I pulled over and was instructed to follow them. After some five minutes’ riding we pulled into a lay-by and were greeted by three riot vans and two marked squad cars. I removed my helmet and was surrounded by police. They spoke no English, I spoke no Czech. There’s an uneasy stand-off until I started talking German to one of the female cops. ‘This your bike?’ Well, no actually it wasn’t. It’s a Honda press bike. ‘Does Mr Honda know you have his bike?’ Yes, I guess so. After handing over my passport, driving licence and the bike’s V5 and certificate of insurance, the battered red Skoda pulls up. “You were speeding. We have film of you doing 140kph in a 80kph limit.” I ask to see the film. They decline…the camera’s not working. They’re going to impound the bike or I can pay a €350 fine. I hunt through my wallet – I’ve got €25 in shrapnel. The cops in the unmarked Passat offer to take me to a cashpoint, but I’ll have to leave the bike, the key, my Arai, my Kriega rucksack, my passport and my driving licence with their mates in the lay-by. It doesn’t feel right, but I’ve got no choice.

After some 20-minutes in the car the road we’re on is getting narrower and narrower as we head further into the wilderness. It’s getting darker too. The silence isn’t helping the mood, and I realise I’ve no idea if these are real police or not – I haven’t seen a single piece of ID yet, and the Skoda was clearly fucked. I’m trying to exude calmness on the outside but inside my stomach’s doing cartwheels and my mind’s racing away from me, my thoughts bouncing off the rev limiter– they’ve got guns, nobody knows where I am or what’s going on. It reminded me very much of when I had got carjacked in a new TT at a petrol station in Latvia when I was working for Audi…I could just sense something was going to happen.

And then in the middle of nowhere we pulled up, and there on the corner was a cashpoint. I withdrew the cash, handed it over and the mood changed instantly. The policemen’s grimaces were replaced with smiles, they started laughing and joking, and even put some music on the radio. I started to relax.
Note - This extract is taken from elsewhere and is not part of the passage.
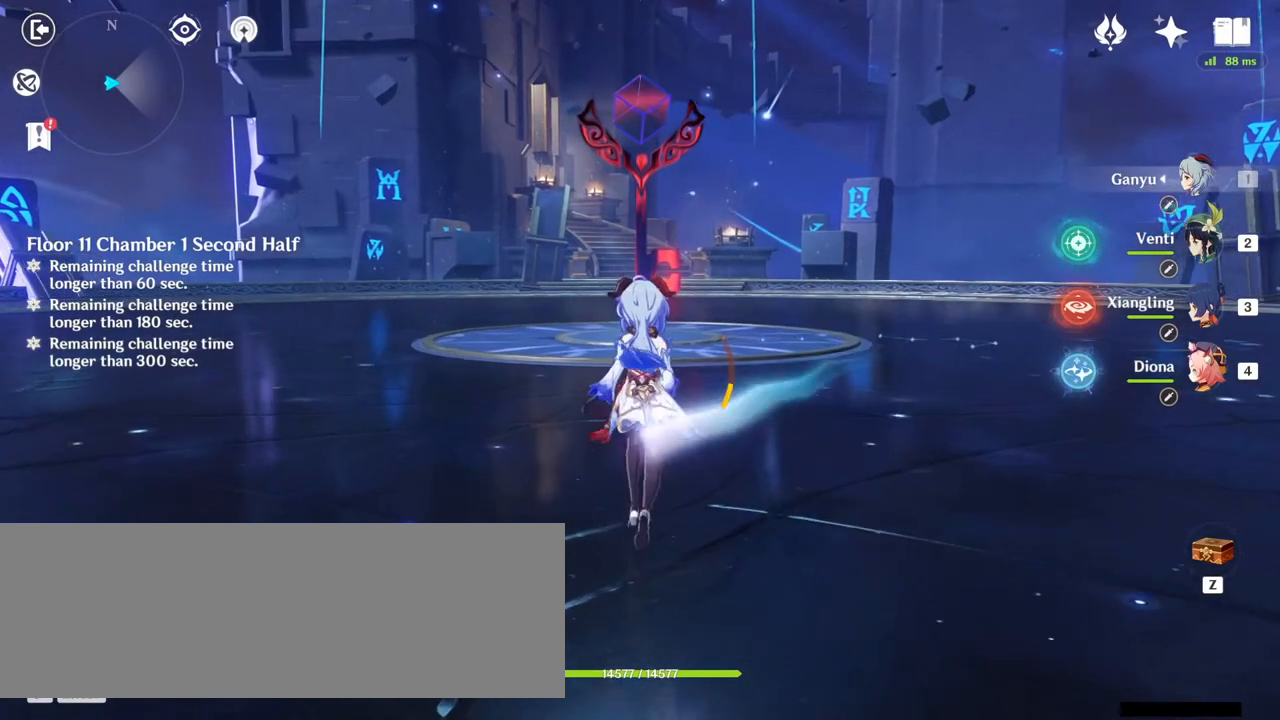
{"keys": ["w"], "mouse": [], "events": [[167, "space", "down"], [267, "space", "up"]]}
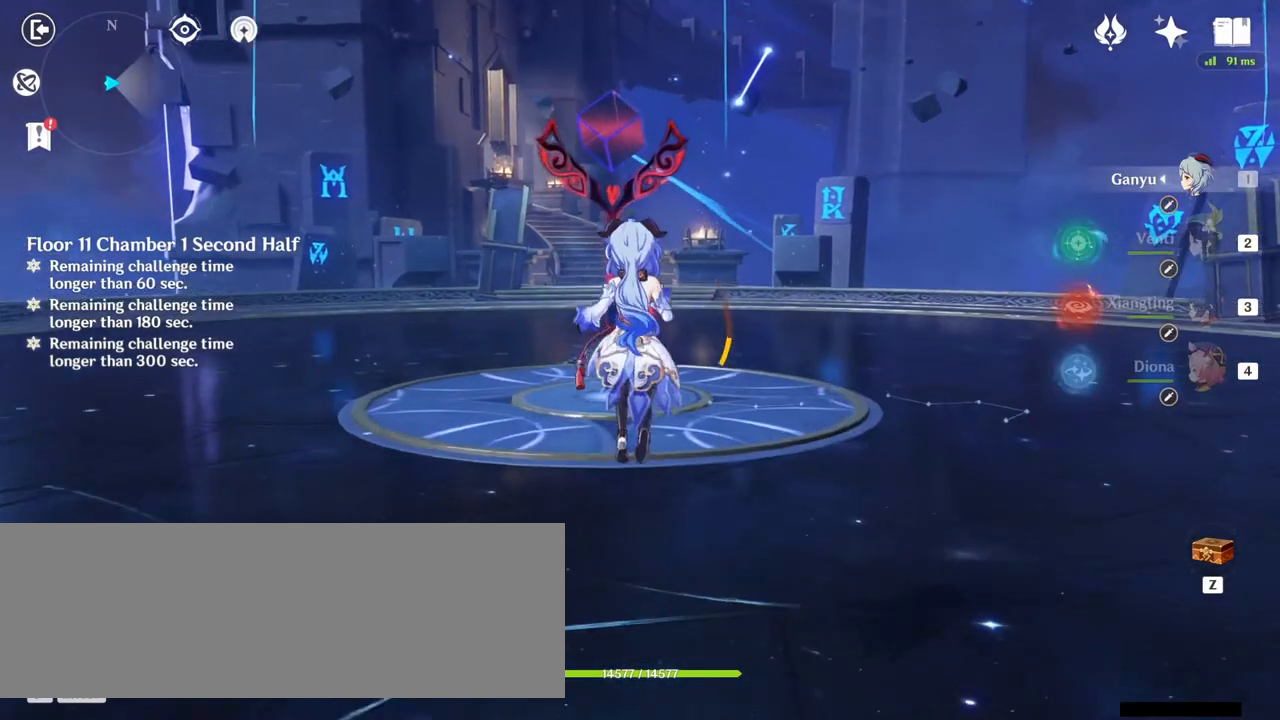
{"keys": ["w"], "mouse": [], "events": [[333, "space", "down"], [400, "space", "up"]]}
We eventually double backed on ourselves, rejoined the motorway and arrived back at the lay-by, bike and luggage exactly where I’d left it. I got out the car, asked for a receipt and they just smiled and drove off. And the others did the same. I’d clearly just been robbed, in broad daylight by the police, and there was fuck all I could do about it. Their beers were very much on me tonight.

I suited up, fired up the bike and cautiously made my way to Brno, still seething inside my lid.

When I look back on it, it’s things like this that make trips abroad. I loved that bike, proper loved it and can remember pretty much every one of the 24,000 miles we covered in the six months I had it in 2010. Yes, I’d been royally shafted by the people who were supposed to protect me, but it could’ve been worse…they could have recorded my real speed.